> Task item
Which of the lines below include "hoạt"? Each one should be copied out.

> Material for this task
-----

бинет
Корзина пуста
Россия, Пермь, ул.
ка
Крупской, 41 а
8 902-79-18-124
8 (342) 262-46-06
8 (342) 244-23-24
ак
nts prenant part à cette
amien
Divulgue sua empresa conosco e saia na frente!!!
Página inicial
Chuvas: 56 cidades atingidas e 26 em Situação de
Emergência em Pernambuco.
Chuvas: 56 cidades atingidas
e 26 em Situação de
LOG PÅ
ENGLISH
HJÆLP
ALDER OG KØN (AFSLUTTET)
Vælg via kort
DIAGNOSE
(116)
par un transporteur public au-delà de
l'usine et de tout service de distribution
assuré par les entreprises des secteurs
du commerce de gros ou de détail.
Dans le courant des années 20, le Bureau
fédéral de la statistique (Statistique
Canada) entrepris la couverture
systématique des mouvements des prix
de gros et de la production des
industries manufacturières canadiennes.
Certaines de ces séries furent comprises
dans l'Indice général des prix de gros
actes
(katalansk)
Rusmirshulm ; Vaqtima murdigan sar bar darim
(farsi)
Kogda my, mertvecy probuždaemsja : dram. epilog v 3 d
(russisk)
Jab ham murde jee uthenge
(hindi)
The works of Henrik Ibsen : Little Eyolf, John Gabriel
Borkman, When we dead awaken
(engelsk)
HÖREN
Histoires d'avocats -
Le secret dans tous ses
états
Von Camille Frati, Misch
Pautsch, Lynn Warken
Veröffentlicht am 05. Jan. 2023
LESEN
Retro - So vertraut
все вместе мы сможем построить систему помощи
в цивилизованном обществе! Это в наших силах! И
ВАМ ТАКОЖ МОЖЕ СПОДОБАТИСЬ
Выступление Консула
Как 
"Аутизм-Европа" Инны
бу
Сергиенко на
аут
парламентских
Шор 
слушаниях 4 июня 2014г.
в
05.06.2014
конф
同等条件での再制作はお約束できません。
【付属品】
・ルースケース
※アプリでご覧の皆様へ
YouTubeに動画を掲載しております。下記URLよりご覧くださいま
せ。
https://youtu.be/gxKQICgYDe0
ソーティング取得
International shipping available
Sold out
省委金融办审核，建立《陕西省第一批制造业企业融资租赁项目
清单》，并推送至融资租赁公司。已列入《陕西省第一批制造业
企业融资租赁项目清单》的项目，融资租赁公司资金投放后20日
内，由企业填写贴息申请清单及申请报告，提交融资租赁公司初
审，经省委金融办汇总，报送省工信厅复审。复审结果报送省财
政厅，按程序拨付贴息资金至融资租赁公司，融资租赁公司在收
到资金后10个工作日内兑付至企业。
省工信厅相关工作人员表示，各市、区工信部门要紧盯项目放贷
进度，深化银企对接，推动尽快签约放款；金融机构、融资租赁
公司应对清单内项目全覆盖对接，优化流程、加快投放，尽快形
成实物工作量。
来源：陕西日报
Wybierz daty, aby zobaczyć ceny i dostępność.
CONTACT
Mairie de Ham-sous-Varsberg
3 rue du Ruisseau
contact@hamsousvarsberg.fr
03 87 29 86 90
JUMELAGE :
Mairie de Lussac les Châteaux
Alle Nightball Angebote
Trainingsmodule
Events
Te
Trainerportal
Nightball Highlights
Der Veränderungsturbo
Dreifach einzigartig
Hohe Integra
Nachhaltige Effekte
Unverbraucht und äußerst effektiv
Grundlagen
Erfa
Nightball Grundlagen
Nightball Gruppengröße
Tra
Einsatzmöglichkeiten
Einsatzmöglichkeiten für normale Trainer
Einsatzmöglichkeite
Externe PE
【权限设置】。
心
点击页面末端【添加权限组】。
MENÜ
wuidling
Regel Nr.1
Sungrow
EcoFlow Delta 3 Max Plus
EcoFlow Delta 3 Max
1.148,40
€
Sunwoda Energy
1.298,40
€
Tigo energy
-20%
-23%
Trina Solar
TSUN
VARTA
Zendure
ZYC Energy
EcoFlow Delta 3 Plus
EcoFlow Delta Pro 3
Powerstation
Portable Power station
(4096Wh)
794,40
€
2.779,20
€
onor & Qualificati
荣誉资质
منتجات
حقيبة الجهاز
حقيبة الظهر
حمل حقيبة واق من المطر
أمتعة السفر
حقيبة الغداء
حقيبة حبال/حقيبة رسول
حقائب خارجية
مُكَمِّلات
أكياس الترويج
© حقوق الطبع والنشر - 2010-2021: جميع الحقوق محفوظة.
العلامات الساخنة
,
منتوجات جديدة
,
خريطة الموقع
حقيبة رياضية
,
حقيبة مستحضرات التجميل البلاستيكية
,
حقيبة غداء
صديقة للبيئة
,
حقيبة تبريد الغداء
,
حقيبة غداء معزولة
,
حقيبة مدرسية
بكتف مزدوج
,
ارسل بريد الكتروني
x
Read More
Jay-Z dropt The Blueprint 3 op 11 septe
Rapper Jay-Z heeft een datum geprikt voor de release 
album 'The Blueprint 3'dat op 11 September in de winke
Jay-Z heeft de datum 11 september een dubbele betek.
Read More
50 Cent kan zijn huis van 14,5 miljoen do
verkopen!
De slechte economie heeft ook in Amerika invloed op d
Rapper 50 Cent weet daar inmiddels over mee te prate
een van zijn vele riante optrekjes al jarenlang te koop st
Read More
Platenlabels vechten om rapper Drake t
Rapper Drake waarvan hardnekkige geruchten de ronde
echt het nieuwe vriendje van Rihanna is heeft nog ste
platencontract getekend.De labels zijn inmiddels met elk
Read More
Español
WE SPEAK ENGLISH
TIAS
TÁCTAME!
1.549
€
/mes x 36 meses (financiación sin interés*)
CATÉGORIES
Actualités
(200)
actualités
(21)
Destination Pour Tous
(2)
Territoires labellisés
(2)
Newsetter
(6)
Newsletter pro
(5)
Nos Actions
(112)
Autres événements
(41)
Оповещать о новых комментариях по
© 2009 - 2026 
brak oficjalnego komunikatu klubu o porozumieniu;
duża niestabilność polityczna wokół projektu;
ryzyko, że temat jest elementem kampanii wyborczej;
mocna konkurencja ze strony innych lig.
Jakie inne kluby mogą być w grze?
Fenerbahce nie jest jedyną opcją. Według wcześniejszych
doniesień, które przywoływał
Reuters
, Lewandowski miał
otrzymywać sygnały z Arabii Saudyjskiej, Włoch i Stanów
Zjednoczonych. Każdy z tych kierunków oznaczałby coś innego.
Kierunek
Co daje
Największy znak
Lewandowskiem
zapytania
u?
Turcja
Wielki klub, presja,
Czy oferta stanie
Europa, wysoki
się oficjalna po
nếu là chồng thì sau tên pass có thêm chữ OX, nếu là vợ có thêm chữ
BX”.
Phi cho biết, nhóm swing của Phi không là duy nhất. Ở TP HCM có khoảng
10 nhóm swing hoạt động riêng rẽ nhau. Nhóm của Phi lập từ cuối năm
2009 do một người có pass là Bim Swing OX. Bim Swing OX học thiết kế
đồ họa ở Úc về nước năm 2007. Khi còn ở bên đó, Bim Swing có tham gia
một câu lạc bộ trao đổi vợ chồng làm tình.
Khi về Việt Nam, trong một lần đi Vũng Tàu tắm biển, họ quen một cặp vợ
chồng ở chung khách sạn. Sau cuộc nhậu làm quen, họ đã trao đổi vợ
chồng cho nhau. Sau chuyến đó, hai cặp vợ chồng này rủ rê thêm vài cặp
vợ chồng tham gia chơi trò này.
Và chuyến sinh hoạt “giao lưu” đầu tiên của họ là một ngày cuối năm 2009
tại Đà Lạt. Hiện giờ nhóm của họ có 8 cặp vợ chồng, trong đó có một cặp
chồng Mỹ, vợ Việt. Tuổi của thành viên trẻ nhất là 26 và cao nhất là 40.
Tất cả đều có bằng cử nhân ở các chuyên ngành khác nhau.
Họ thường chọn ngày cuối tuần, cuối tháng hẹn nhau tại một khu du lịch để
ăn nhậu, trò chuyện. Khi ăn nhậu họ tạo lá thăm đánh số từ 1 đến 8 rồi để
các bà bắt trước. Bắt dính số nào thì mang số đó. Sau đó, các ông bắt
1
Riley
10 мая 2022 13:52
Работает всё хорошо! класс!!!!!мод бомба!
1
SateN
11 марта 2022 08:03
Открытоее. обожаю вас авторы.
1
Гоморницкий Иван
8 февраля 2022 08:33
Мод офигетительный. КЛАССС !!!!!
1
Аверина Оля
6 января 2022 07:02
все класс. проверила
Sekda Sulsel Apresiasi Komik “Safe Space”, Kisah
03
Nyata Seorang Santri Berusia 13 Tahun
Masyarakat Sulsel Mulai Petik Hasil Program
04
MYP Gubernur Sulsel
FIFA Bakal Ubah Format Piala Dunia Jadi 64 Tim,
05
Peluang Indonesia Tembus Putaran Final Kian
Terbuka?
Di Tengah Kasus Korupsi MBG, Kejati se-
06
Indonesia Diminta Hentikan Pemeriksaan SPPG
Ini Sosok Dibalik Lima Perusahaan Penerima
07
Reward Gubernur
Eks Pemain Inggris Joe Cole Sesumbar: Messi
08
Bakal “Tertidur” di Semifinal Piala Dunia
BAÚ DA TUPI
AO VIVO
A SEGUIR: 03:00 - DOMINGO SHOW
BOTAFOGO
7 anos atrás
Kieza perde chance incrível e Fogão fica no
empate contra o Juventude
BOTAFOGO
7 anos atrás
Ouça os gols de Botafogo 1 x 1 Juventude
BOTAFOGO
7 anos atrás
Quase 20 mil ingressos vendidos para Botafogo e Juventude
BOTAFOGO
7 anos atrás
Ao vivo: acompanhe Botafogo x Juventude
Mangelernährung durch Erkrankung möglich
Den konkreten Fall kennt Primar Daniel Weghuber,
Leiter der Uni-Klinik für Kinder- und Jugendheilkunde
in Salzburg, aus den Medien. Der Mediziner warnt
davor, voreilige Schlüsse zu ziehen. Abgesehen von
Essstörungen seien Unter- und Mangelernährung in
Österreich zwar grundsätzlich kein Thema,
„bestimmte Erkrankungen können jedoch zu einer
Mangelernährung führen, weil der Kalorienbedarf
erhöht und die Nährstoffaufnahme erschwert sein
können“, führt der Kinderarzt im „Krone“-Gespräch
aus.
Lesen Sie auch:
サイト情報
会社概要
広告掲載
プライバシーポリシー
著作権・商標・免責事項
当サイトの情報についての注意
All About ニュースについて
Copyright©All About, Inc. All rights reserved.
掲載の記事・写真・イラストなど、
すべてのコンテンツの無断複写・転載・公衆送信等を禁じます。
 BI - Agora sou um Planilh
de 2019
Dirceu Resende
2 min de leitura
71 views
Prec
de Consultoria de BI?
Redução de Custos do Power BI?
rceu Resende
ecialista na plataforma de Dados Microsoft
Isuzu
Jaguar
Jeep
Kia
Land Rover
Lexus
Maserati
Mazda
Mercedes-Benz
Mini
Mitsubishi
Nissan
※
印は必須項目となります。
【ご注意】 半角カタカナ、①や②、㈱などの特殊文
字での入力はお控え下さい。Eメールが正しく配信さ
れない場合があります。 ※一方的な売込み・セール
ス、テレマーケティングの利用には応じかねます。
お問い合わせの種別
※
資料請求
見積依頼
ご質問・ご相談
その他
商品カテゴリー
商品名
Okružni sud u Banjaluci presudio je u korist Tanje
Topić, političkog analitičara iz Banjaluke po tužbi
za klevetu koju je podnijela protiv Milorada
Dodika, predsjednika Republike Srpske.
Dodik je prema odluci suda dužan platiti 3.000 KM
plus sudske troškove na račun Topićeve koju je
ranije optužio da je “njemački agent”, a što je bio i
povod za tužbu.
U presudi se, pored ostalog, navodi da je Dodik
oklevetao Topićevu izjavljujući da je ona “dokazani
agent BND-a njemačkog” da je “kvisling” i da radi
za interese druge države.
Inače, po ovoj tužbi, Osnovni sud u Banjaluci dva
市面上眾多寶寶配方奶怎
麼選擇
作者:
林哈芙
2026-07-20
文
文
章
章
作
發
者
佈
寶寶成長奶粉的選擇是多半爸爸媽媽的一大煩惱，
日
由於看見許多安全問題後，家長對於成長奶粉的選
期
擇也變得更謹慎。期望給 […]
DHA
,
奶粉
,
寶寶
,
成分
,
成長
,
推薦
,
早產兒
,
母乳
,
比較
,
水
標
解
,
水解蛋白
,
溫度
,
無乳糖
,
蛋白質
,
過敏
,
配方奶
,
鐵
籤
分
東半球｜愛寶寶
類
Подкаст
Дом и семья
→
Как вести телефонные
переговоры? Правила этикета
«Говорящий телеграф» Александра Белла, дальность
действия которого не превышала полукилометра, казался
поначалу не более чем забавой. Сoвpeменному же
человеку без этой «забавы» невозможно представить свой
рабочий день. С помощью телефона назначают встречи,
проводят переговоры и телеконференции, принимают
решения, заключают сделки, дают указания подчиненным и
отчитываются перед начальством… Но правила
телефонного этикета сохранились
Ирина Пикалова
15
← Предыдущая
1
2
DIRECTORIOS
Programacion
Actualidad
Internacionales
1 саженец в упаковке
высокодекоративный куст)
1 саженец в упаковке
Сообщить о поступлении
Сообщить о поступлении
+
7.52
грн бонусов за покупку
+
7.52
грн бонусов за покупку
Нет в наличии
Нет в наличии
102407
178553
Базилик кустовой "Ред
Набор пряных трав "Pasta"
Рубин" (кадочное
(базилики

-----

> Your solution
10 nhóm swing hoạt động riêng rẽ nhau. Nhóm của Phi lập từ cuối năm
Và chuyến sinh hoạt “giao lưu” đầu tiên của họ là một ngày cuối năm 2009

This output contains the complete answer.